Task brief: Pick out every line of the entries below where "SPARE" occurs, and copy those lines.

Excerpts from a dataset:

---+---

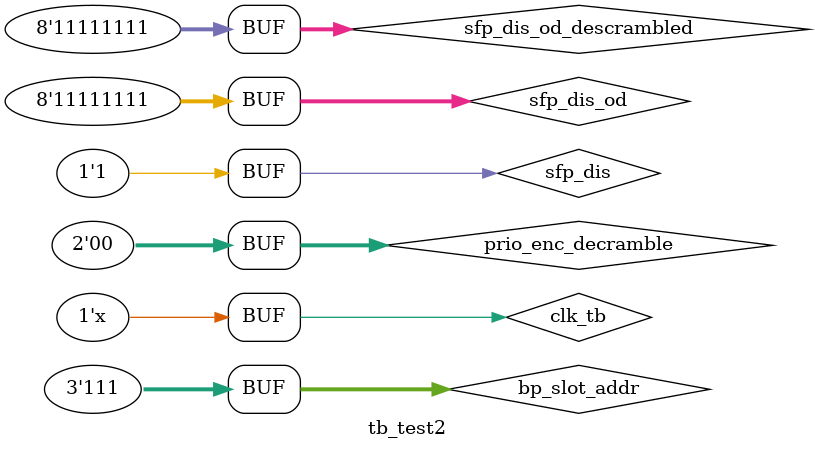
<source format=v>
`timescale 1ns / 1ps

module tb_test2();
    
    reg clk_tb = 1'b0;
    
    reg sfp_dis = 1'b1;
    reg [7:0] sfp_dis_od = 8'h00;
    reg [2:0] bp_slot_addr = 3'b000;
    reg [1:0] prio_enc_decramble = 2'b00;
    
    wire [7:0] sfp_dis_od_descrambled;
    
    assign sfp_dis_od_descrambled[1] = (prio_enc_decramble==2'b00) ? sfp_dis_od[5] : 
                                       (prio_enc_decramble==2'b01) ? sfp_dis_od[0] :
                                       (prio_enc_decramble==2'b10) ? sfp_dis_od[1] :
                                                                     1'b1 ;
    assign sfp_dis_od_descrambled[0] = (prio_enc_decramble==2'b00) ? sfp_dis_od[4] : 
                                       (prio_enc_decramble==2'b01) ? sfp_dis_od[1] :
                                       (prio_enc_decramble==2'b10) ? sfp_dis_od[0] :
                                                                     1'b1 ;
    assign sfp_dis_od_descrambled[3] = (prio_enc_decramble==2'b00) ? sfp_dis_od[1] : 
                                       (prio_enc_decramble==2'b01) ? sfp_dis_od[2] :
                                       (prio_enc_decramble==2'b10) ? sfp_dis_od[3] :
                                                                     1'b1 ;
    assign sfp_dis_od_descrambled[2] = (prio_enc_decramble==2'b00) ? sfp_dis_od[0] : 
                                       (prio_enc_decramble==2'b01) ? sfp_dis_od[3] :
                                       (prio_enc_decramble==2'b10) ? sfp_dis_od[2] :
                                                                     1'b1 ;
    assign sfp_dis_od_descrambled[4] = (prio_enc_decramble==2'b00) ? sfp_dis_od[3] : 
                                       (prio_enc_decramble==2'b01) ? sfp_dis_od[4] :
                                       (prio_enc_decramble==2'b10) ? sfp_dis_od[4] :
                                                                     1'b1 ;
    assign sfp_dis_od_descrambled[5] = (prio_enc_decramble==2'b00) ? sfp_dis_od[2] : 
                                       (prio_enc_decramble==2'b01) ? sfp_dis_od[5] :
                                       (prio_enc_decramble==2'b10) ? sfp_dis_od[5] :
                                                                     1'b1 ;
    assign sfp_dis_od_descrambled[6] = sfp_dis_od[7]; // SPARE in PTCv3B, will be reassigned in PTCv4
    assign sfp_dis_od_descrambled[7] = sfp_dis_od[6]; // SPARE in PTCv3B, will be reassigned in PTCv4
    
    
    always @(*)
    begin
        sfp_dis_od = 8'hff;
        sfp_dis_od [bp_slot_addr[2:0]] = sfp_dis; // drive the pin matching the slot number
    end
    
    always #10 clk_tb = ~clk_tb;
   
    initial begin
        #10 sfp_dis = 1'b0;
        #0  prio_enc_decramble = 2'b00;
        #12 bp_slot_addr = 3'b001;
        #14 bp_slot_addr = 3'b010;
        #16 bp_slot_addr = 3'b011;
        #18 bp_slot_addr = 3'b100;
        #20 bp_slot_addr = 3'b101;
        #22 bp_slot_addr = 3'b110;
        #24 bp_slot_addr = 3'b111;
        
        #10 bp_slot_addr = 3'b000;
        #20 prio_enc_decramble = 2'b01;
        #12 bp_slot_addr = 3'b001;
        #14 bp_slot_addr = 3'b010;
        #16 bp_slot_addr = 3'b011;
        #18 bp_slot_addr = 3'b100;
        #20 bp_slot_addr = 3'b101;
        #22 bp_slot_addr = 3'b110;
        #24 bp_slot_addr = 3'b111;
        
        #10 bp_slot_addr = 3'b000;
        #20 prio_enc_decramble = 2'b10;
        #12 bp_slot_addr = 3'b001;
        #14 bp_slot_addr = 3'b010;
        #16 bp_slot_addr = 3'b011;
        #18 bp_slot_addr = 3'b100;
        #20 bp_slot_addr = 3'b101;
        #22 bp_slot_addr = 3'b110;
        #24 bp_slot_addr = 3'b111;
        
        #10 bp_slot_addr = 3'b000;
        #20 prio_enc_decramble = 2'b11;
        #12 bp_slot_addr = 3'b001;
        #14 bp_slot_addr = 3'b010;
        #16 bp_slot_addr = 3'b011;
        #18 bp_slot_addr = 3'b100;
        #20 bp_slot_addr = 3'b101;
        #22 bp_slot_addr = 3'b110;
        #24 bp_slot_addr = 3'b111;
        
        #10 bp_slot_addr = 3'b000;
        #10 sfp_dis = 1'b1;
        #0  prio_enc_decramble = 2'b00;
        #12 bp_slot_addr = 3'b001;
        #14 bp_slot_addr = 3'b010;
        #16 bp_slot_addr = 3'b011;
        #18 bp_slot_addr = 3'b100;
        #20 bp_slot_addr = 3'b101;
        #22 bp_slot_addr = 3'b110;
        #24 bp_slot_addr = 3'b111;
    end
endmodule

</source>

---+---

Exercise response:
    assign sfp_dis_od_descrambled[6] = sfp_dis_od[7]; // SPARE in PTCv3B, will be reassigned in PTCv4
    assign sfp_dis_od_descrambled[7] = sfp_dis_od[6]; // SPARE in PTCv3B, will be reassigned in PTCv4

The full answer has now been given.